Records from a collection:

'''

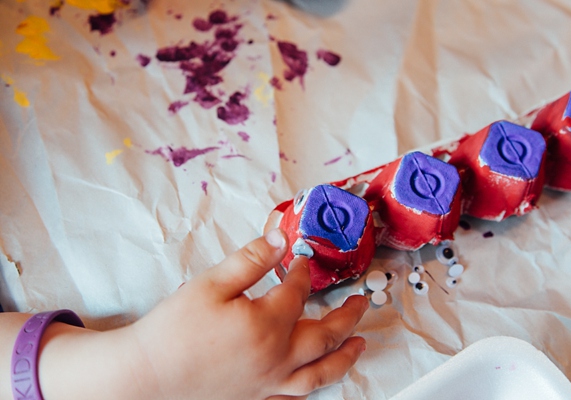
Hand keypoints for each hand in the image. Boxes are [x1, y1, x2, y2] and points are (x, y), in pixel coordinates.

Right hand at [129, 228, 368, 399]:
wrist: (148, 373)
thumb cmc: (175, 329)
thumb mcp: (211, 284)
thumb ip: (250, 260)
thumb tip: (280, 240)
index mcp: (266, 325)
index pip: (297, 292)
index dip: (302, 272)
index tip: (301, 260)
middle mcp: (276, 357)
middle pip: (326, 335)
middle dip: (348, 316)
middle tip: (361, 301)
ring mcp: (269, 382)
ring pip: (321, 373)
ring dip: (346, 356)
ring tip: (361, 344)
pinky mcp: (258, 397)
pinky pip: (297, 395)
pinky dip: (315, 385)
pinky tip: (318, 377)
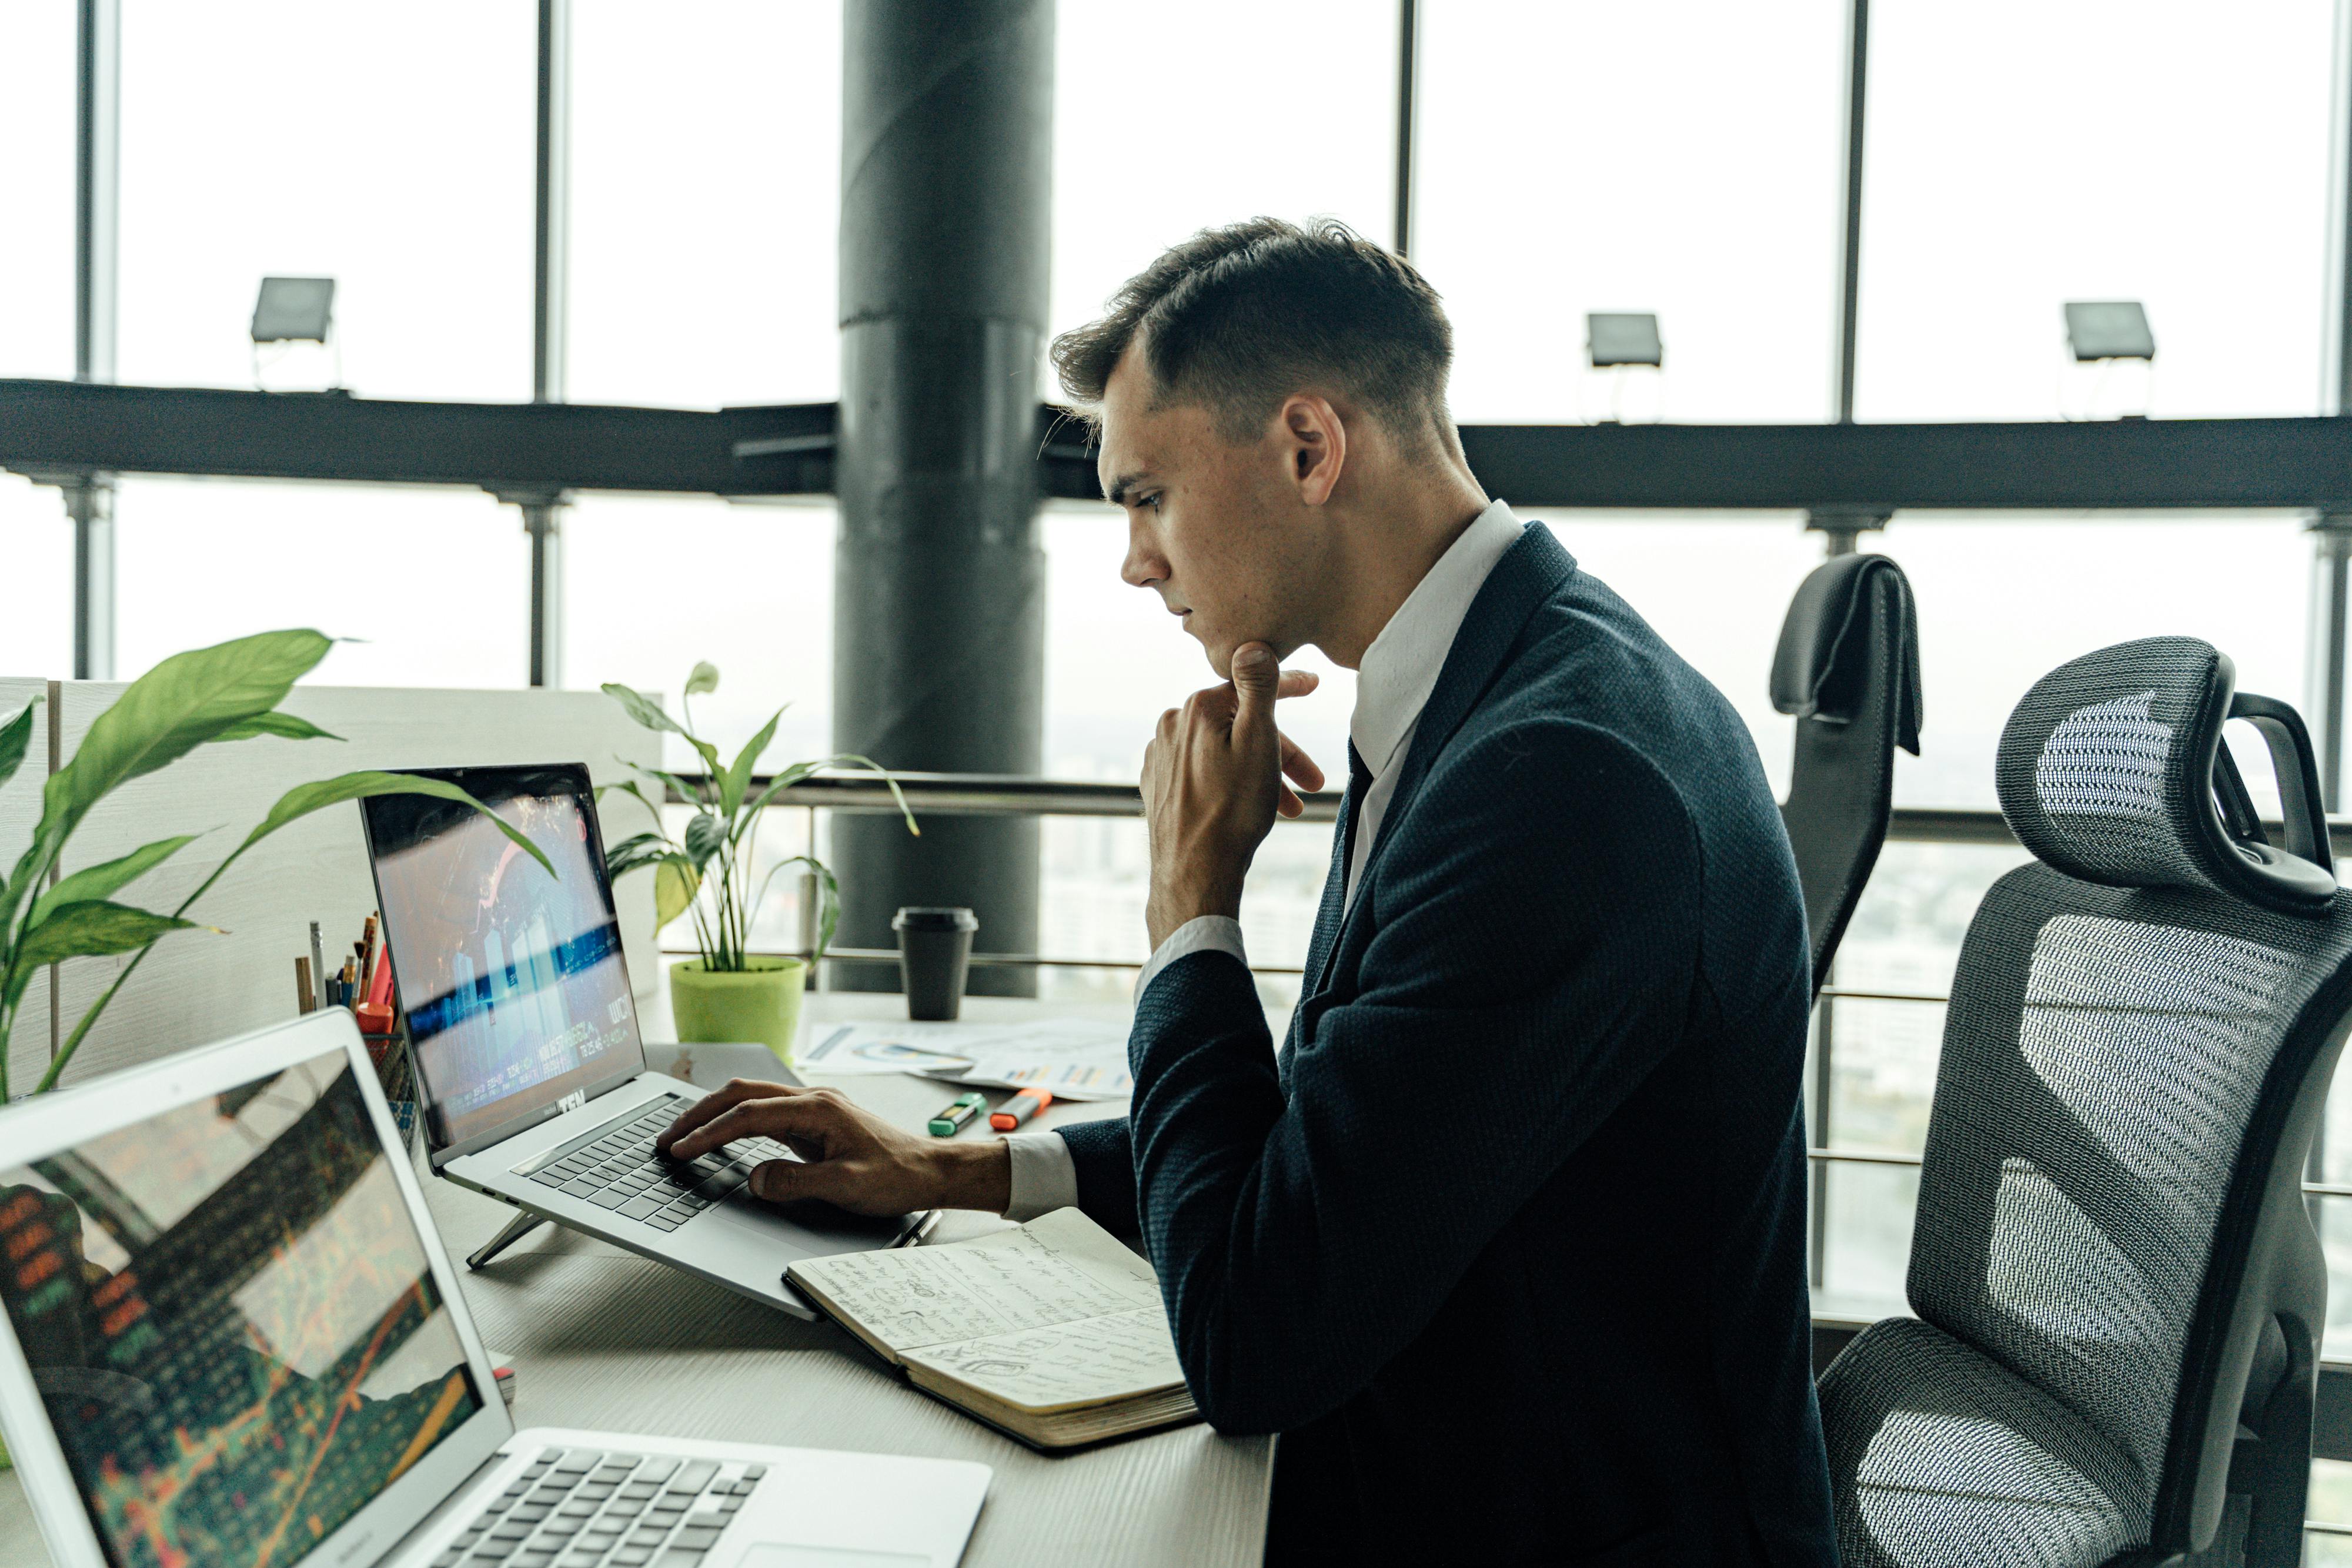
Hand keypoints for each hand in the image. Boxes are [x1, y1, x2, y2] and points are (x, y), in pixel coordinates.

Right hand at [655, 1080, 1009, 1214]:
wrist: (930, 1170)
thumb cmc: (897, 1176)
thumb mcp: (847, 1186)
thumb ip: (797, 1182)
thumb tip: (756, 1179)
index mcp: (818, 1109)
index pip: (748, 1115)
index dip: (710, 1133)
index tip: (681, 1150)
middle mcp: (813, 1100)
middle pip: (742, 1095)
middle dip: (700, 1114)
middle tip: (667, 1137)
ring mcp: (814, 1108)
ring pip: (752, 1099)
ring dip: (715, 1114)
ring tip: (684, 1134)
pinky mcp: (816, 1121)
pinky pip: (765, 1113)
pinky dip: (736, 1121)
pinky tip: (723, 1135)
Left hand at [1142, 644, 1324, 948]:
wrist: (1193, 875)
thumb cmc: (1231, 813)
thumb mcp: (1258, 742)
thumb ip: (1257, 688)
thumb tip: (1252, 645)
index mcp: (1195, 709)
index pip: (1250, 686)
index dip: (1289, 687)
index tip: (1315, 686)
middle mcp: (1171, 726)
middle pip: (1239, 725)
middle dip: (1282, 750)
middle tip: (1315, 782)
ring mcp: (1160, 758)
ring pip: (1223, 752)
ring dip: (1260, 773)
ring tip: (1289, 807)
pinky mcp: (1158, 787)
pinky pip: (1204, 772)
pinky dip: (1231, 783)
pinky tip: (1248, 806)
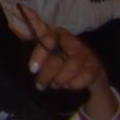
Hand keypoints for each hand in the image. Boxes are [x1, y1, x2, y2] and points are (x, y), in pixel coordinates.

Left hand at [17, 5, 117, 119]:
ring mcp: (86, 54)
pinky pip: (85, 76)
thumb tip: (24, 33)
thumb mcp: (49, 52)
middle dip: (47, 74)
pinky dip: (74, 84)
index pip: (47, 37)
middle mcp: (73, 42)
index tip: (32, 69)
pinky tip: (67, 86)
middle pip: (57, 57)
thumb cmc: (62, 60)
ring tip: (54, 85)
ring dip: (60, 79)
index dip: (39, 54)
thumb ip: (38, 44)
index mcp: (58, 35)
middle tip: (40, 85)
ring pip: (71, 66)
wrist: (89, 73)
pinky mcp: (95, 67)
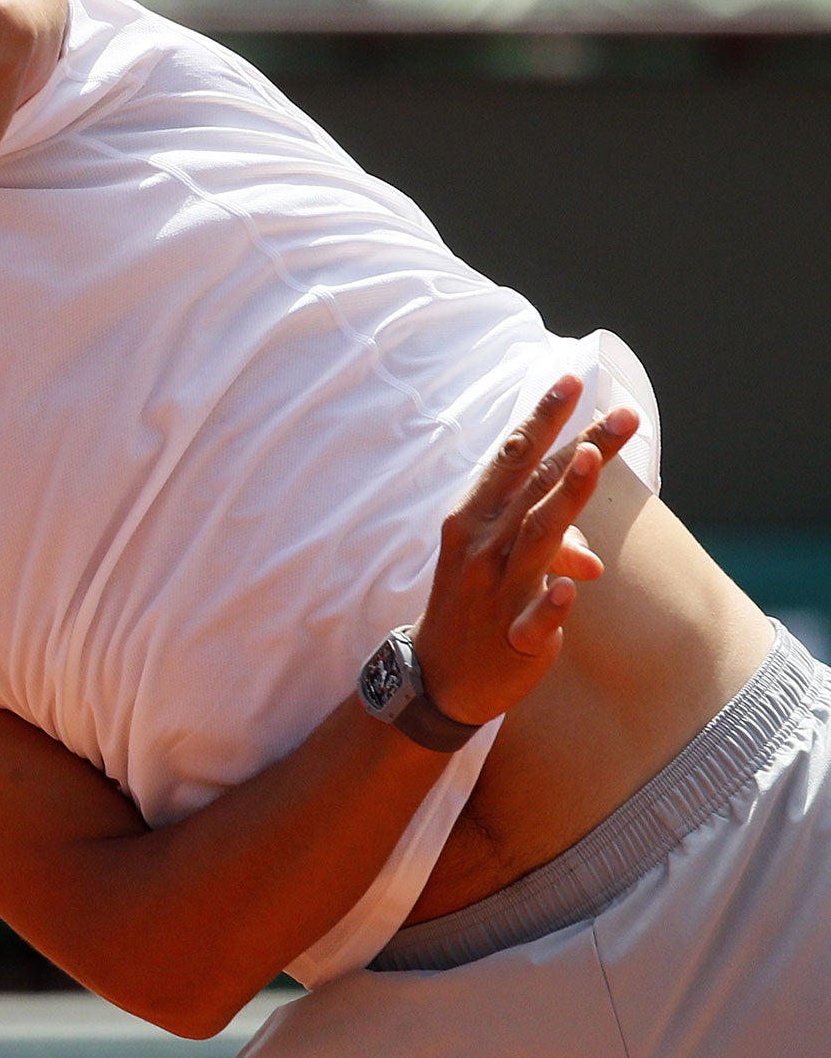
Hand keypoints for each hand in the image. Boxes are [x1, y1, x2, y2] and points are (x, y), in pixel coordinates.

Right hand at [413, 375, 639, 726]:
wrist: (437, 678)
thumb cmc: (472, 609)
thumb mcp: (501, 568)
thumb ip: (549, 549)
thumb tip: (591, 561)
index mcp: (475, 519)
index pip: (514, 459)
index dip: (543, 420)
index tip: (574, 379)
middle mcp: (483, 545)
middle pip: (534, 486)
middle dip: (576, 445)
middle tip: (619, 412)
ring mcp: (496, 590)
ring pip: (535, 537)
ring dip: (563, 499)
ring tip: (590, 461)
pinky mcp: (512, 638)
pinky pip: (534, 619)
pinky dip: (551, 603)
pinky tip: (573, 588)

'''

* _Task description_: Reproduce the data above exactly, leaving each picture out.

* _Exercise answer_:
Hand keypoints for each hand in the image. Boxes are [x1, y1, x2, y2] and points are (x, y), in pixel coordinates.

Right hand at [129, 228, 368, 399]:
wrist: (148, 373)
thumb cmc: (175, 329)
thumb mcp: (211, 284)
thumb ip: (250, 260)
thumb tip: (280, 240)
index mcp: (266, 325)
index pip: (297, 292)
index dip: (302, 272)
index tip: (301, 260)
middle mcp: (276, 357)
middle pip: (326, 335)
middle dip: (348, 316)
middle tip: (361, 301)
ring mcp: (269, 382)
ring pip: (321, 373)
ring dip: (346, 356)
ring tip: (361, 344)
pinky mcp: (258, 397)
pinky pip: (297, 395)
pinky dip: (315, 385)
pinky tip: (318, 377)
Hand keypoints for each hand in the image. Boxes are [x1, y1, x2, y2] and points are (x, y), in pixel coordinates.

Right hand at [655, 1080, 1009, 1214]:
wrist: (930, 1170)
thumb cmc: (897, 1176)
thumb mcp: (847, 1186)
thumb ip: (797, 1182)
thumb tip: (756, 1179)
index mcp: (818, 1109)
index pip: (748, 1115)
index dip: (710, 1133)
index tip: (681, 1150)
middle mcp: (813, 1100)
middle pip: (742, 1095)
middle dip: (700, 1114)
middle tip: (667, 1137)
ring mcp: (814, 1108)
ring pip: (752, 1099)
ring dip: (715, 1114)
ring tip: (684, 1134)
pinky mcp: (816, 1121)
pinky pip: (765, 1113)
pinky dip: (736, 1121)
pinky tip: (723, 1135)
Left hand at [1142, 644, 1324, 948]:
wrist: (1193, 875)
thumb cmc: (1231, 813)
thumb mcp: (1258, 742)
thumb ip: (1257, 688)
thumb tip: (1252, 645)
index mcp: (1195, 709)
index pip: (1250, 686)
index dip: (1289, 687)
index tip: (1315, 686)
middle mcp: (1171, 726)
middle pip: (1239, 725)
middle dip: (1282, 750)
middle tip: (1315, 782)
ring mcp: (1160, 758)
ring pip: (1223, 752)
ring dip: (1260, 773)
ring tip: (1289, 807)
pinky mcp: (1158, 787)
pinky pip: (1204, 772)
pinky dip: (1231, 783)
pinky tip: (1248, 806)
Hand keypoints for each hand in the image. Boxes are [x1, y1, x2, y2] and points are (x, y), in pixel coordinates.

Left hand at [17, 5, 117, 119]:
ring mcp: (86, 54)
pinky pip: (85, 76)
thumb tip: (24, 33)
thumb mcp: (49, 52)
middle dip: (47, 74)
pinky dip: (74, 84)
index pip: (47, 37)
middle mcp: (73, 42)
index tip: (32, 69)
pinky tip: (67, 86)
middle pip: (57, 57)
thumb cmc: (62, 60)
ring tip: (54, 85)
ring dip: (60, 79)
index dip: (39, 54)
thumb ip: (38, 44)
index mcp: (58, 35)
middle tip: (40, 85)
ring pip: (71, 66)
wrist: (89, 73)
pinky mcp: (95, 67)
Hand keypoints for each hand in the image. Boxes are [x1, y1, x2, y2] and points are (x, y), in pixel coordinates.

Right hand at [413, 375, 639, 726]:
wrist: (437, 678)
thumb cmc: (472, 609)
thumb mcp: (501, 568)
thumb ip: (549, 549)
thumb tip: (591, 561)
index mcp: (475, 519)
index pip: (514, 459)
index dip: (543, 420)
index tip: (574, 379)
middle mcp: (483, 545)
middle pip: (534, 486)
middle dip: (576, 445)
middle tip: (619, 412)
ring mcp: (496, 590)
ring pip: (535, 537)
ring dip: (563, 499)
ring tip: (590, 461)
pinky mcp: (512, 638)
pinky pip: (534, 619)
pinky dip: (551, 603)
pinky tip: (573, 588)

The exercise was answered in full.